— Prompt —
Report each line from the entries in which "lines" can be found.

Recorded data Start Marker

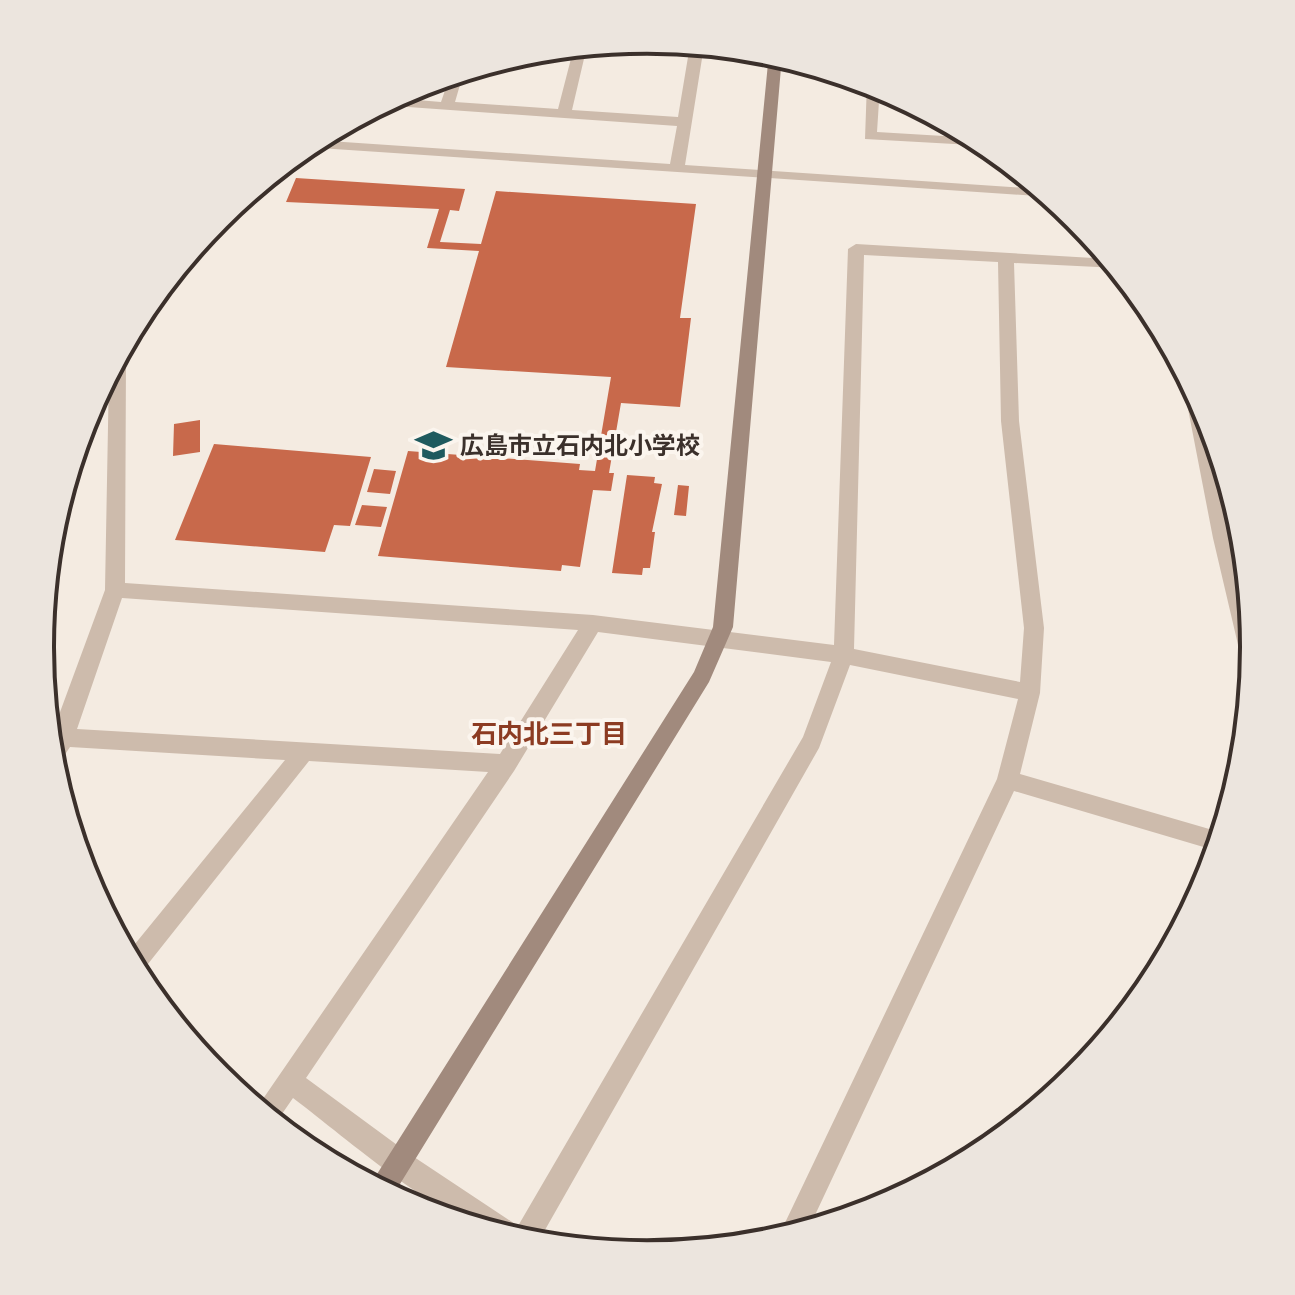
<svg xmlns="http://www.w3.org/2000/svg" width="1295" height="1295" font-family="Signika,'Noto Sans JP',sans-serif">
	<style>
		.building { fill: #c8694b }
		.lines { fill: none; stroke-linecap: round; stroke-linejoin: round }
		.street { fill: #cdbbac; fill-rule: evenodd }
		.secondary { fill: #a18a7d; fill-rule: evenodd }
		.labels { text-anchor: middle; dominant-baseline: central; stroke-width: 8; stroke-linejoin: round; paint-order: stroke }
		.poi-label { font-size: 24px; font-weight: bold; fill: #3b302b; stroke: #fbf5ee; text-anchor: start }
		.neighbourhood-label { font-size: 26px; font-weight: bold; fill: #8c3b22; stroke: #fbf5ee }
		.rim { fill: none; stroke: #3b302b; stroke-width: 4 }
	</style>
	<rect width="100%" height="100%" fill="#f4ebe1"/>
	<!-- building -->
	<path class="building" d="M 296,178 L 465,189 L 459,211 L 450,210 L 440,242 L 481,244 L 496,191 L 696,204 L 680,318 L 691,318 L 680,407 L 621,403 L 609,473 L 614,473 L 611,491 L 593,490 L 580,567 L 562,565 L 561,571 L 378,556 L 408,451 L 580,464 L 579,470 L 595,471 L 611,377 L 446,367 L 479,251 L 427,248 L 439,209 L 286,202 Z
		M 200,420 L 200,452 L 173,456 L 174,424 Z
		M 214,444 L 371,457 L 350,526 L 334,525 L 325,552 L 175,540 Z
		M 374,469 L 396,471 L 390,494 L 367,492 Z
		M 627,475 L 655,477 L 654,483 L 662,484 L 652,532 L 655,532 L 650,568 L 643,568 L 642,575 L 612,573 Z
		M 678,485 L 689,486 L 686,516 L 674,515 Z
		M 362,505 L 387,507 L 381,527 L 355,525 Z"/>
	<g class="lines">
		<!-- street -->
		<path class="street" d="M 690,45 L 704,46 L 685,165 L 1042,189 L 1052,197 L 304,147 L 314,140 L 670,164 L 677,126 L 380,105 L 393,98 L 441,102 L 450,76 L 464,71 L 455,102 L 558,109 L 574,47 L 587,46 L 572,110 L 678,117 Z
			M 867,82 L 880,86 L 877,132 L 977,138 L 990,146 L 865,139 Z
			M 856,244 L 1110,259 L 1118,268 L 1014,263 L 1019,421 L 1044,628 L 1040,693 L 1020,774 L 1223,833 L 1217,851 L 1014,791 L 808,1230 L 780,1239 L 783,1227 L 997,779 L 1018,699 L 850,665 L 819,748 L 537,1244 C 455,1236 358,1147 293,1098 L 275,1124 L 256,1109 L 488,772 L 309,761 L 140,974 L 137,975 L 126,955 L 285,760 L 70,747 L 58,765 L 52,767 L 49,742 L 105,590 L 109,372 L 143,310 L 158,294 L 160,298 L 126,357 L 125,583 L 593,615 L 834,645 L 848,249 ZM 864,255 L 998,262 L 1001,421 L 1024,628 L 1020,682 L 854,649 ZM 122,598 L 578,630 L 500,754 L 77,729 ZM 598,632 L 831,662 L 803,737 L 518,1226 L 408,1153 L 306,1078 L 514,771 Z
			M 1189,378 L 1206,410 L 1230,529 L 1242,525 L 1244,539 L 1233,543 C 1244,587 1257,628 1252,674 L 1246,672 L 1243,666 L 1213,538 L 1183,383 Z"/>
		<!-- secondary -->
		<path class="secondary" d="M 769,53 L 782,56 L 733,627 L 709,682 L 392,1197 L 371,1185 L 372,1182 L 694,672 L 713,627 Z"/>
	</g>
	<!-- icons -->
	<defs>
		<symbol id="school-bare" viewBox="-9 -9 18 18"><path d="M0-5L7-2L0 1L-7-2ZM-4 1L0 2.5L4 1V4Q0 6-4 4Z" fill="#1f5a5e" stroke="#fbf5ee" stroke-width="2.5" paint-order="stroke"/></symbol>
	</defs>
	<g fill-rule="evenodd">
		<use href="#school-bare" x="408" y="420" width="51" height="51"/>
	</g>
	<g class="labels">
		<!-- poi labels -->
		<g class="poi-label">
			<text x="460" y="446">広島市立石内北小学校</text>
		</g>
		<!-- neighbourhood labels -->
		<g class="neighbourhood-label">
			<text x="549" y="735">石内北三丁目</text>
		</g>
	</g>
	<!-- crop -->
	<path d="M0 0H1295V1295H0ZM54 647a593 593 0 1 1 1186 0a593 593 0 1 1-1186 0Z" fill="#ece5de" fill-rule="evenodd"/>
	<path class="rim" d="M54 647a593 593 0 1 1 1186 0a593 593 0 1 1-1186 0Z"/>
</svg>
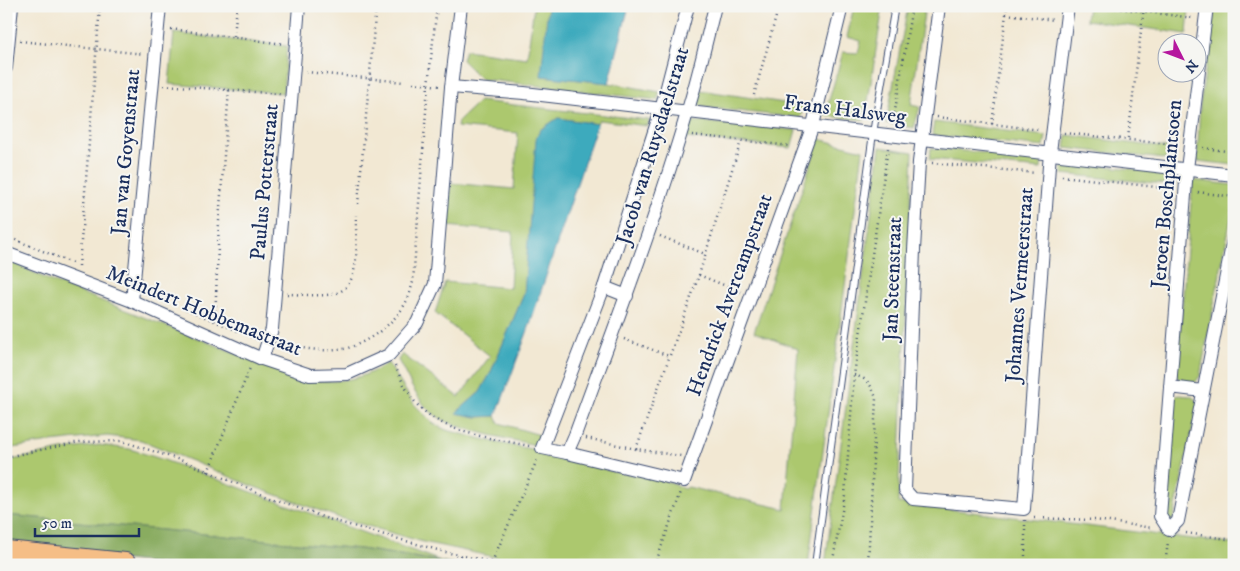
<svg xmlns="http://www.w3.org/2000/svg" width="1240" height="571" font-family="'IM FELL DW Pica',serif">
<rect width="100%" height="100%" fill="#f6f6f2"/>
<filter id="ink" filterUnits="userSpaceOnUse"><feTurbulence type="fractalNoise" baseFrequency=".02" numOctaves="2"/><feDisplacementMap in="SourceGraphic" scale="10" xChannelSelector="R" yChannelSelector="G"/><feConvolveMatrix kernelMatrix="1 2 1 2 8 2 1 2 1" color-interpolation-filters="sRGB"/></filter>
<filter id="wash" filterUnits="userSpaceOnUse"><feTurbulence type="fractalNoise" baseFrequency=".0096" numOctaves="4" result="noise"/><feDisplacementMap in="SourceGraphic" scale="20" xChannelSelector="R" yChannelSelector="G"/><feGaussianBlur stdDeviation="1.12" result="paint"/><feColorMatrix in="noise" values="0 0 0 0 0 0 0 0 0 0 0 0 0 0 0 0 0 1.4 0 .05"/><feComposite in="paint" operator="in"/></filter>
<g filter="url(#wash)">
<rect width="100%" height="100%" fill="#f2e8d3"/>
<g fill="#acc86e" stroke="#647c66">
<polygon points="534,6 548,6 542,76 609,83 660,92 657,100 481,79 462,60 465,50 527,58"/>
<polygon points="854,6 883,6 865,120 827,116 825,114 843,52 858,53 861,41 847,37"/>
<polygon points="908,6 925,6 911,105 920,107 914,128 886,123"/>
<polygon points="1088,6 1189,8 1187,34 1086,20"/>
<polygon points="1215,6 1234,6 1234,165 1197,161 1200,105"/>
<polygon points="174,33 287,46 283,93 169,84"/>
<polygon points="700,90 804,106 800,118 702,107 696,101"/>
<path d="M479 101 649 120 648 126 599 120 597 124 558 118 540 130 524 294 490 374 480 392 456 413 477 417 496 416 499 423 540 435 535 445C507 438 452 430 431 412 416 399 408 378 398 360L402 354 459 397 490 356 435 313 445 282 510 288 513 232 447 226 451 183 514 189 518 133 457 127 458 121Z"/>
<polygon points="691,121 796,130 791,148 685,138"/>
<polygon points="934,122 1046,136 1044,147 932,135"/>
<polygon points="1067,135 1176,149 1174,160 1065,148"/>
<path d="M819 139 863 150 808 565H532L423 542 340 518 252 486 141 440 107 436 50 442 6 449V268L12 262 51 281 302 379C333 384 361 381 388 363L414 404 434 424 446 430 498 443 537 450 545 457 574 461 614 472 659 478 685 489 688 487 785 509 798 349 754 332Z"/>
<polygon points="880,147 913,152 898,503 1234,544 1234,565 825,565"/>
<polygon points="931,148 1042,158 1041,169 930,159"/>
<polygon points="1063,161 1175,174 1175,185 1062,174"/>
<polygon points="1193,180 1234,185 1234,202 1200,376 1195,383 1182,383 1176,375"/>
<polygon points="1178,395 1191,396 1198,402 1173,521 1167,520 1165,513 1172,400"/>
<polygon points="99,445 130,449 164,460 441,561 360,549 6,515 6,461 62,450"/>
</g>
<polygon fill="#89ac61" stroke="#526e60" points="6,515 360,549 464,565 171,565 6,546"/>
<g fill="#3eaabd" stroke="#2c6c8e">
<polygon points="548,6 629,6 609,83 541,76"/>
<polygon points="558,118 597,124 528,330 496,416 477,417 456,413 480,392 490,374 524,294 536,139 540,130"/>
</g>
</g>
<g filter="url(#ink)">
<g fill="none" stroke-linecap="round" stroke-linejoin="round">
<defs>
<polyline id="lane" points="815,565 873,133 895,6"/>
<g id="street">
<path d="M688 6 661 110 604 287 542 448 567 453 575 435C614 328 655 222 687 113 698 78 706 42 715 6"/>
<polyline points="939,6 919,162 914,250 905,490 913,499 1024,509 1050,152 1068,6"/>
<polyline points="1207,6 1187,169 1160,516 1169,530 1178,521 1234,235"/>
<polyline points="6,68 12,6"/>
<polyline points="451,87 524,93 1234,175"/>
<polyline points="6,253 132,301 262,359 310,375 347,374 389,355 417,323 435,284 451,87 461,6"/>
<polyline points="604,287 627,296"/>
<polyline points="132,301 160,6"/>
<polyline points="262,359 272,329 299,6"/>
<polyline points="1170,387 1203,391"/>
<polyline points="567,453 684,481 813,125 842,6"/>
</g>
<polyline id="highway" points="6,553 125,565"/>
</defs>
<use href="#lane" stroke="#3b4b70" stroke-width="8"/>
<use href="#street" stroke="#3b4b70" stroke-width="14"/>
<use href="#highway" stroke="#3b4b70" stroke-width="26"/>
<g stroke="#3b4b70" stroke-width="2.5" stroke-dasharray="1 4" stroke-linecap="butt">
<polyline points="1101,6 1193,18"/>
<polyline points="1006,14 1054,20"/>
<polyline points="171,29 284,44"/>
<polyline points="234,36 237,6"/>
<polyline points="20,41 144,54"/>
<polyline points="306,72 404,82"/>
<polyline points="413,83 440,86"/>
<polyline points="164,85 280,94"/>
<polyline points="754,95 779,6"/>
<polyline points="937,117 1041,130"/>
<polyline points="893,123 912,6"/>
<polyline points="992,124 1007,6"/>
<polyline points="1064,133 1178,145"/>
<polyline points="692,135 791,146"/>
<polyline points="1128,138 1144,6"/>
<polyline points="1203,148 1234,152"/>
<polyline points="932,163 1036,173"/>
<polyline points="1062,176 1173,189"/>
<polyline points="1198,192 1234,197"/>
<polyline points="358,204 376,6"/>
<polyline points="6,236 72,263"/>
<polyline points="660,236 705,254"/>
<polyline points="79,266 100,6"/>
<polyline points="699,275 741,292"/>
<path d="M287 294C301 294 319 297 333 294 364 288 355 238 356 215"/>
<polyline points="186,309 257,339"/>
<polyline points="215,321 219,221 229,90"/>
<polyline points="624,339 669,356"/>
<path d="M279 345C301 347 327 354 348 348 370 341 397 322 407 300 410 295 411 288 413 282L428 85 437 6"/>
<path d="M395 366C402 381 410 400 424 411 452 435 494 438 529 446"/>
<path d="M854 375C868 379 871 384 876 398L868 565"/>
<polyline points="586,438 636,449 681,456"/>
<polyline points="636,449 698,278 741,141"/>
<polyline points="6,457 80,442 122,441 183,461 274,499 328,519 445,552 505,565"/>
<polyline points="208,472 250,368"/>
<polyline points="1034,518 1095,520 1153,528"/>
<polyline points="1025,520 1025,565"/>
<polyline points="1186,533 1234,540"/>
<polyline points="492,562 537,460"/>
<polyline points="655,565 681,492"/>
<polyline points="832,565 845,495 854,375 888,148"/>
<polyline points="1165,565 1168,542"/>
</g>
<use href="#lane" stroke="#fff" stroke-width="6"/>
<use href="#street" stroke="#fff" stroke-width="12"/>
<use href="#highway" stroke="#f5be86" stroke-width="24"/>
</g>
</g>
<g text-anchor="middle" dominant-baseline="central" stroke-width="4" stroke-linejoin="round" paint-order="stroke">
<g font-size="21" fill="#1b2f5e" stroke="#f6f6f2">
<text transform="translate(845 110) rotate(7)">Frans Halsweg</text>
<text transform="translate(653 146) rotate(-73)">Jacob van Ruysdaelstraat</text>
<text transform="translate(126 152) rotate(-85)">Jan van Goyenstraat</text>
<text transform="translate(265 182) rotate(-85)">Paulus Potterstraat</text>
<text transform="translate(1167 194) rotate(-85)">Jeroen Boschplantsoen</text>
<text transform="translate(893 279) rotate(-88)">Jan Steenstraat</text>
<text transform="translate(1020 285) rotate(-86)">Johannes Vermeerstraat</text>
<text transform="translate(730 295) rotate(-70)">Hendrick Avercampstraat</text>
<text transform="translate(204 311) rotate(22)">Meindert Hobbemastraat</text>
</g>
</g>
<rect width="1240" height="571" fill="none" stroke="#f6f6f2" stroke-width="25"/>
<g transform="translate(1182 58) rotate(132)"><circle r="24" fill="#f6f6f2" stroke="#9ea6b7"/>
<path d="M0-4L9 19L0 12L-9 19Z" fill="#b5179e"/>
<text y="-8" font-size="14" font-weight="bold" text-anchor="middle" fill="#1b2f5e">N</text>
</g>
<path d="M35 528v8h104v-8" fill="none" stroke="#1b2f5e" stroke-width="2.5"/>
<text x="42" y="528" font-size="15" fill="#1b2f5e" stroke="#f6f6f2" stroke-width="4" paint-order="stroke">50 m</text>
</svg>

Recorded data End Marker

— Expected answer —
		.lines { fill: none; stroke-linecap: round; stroke-linejoin: round }
	<g class="lines">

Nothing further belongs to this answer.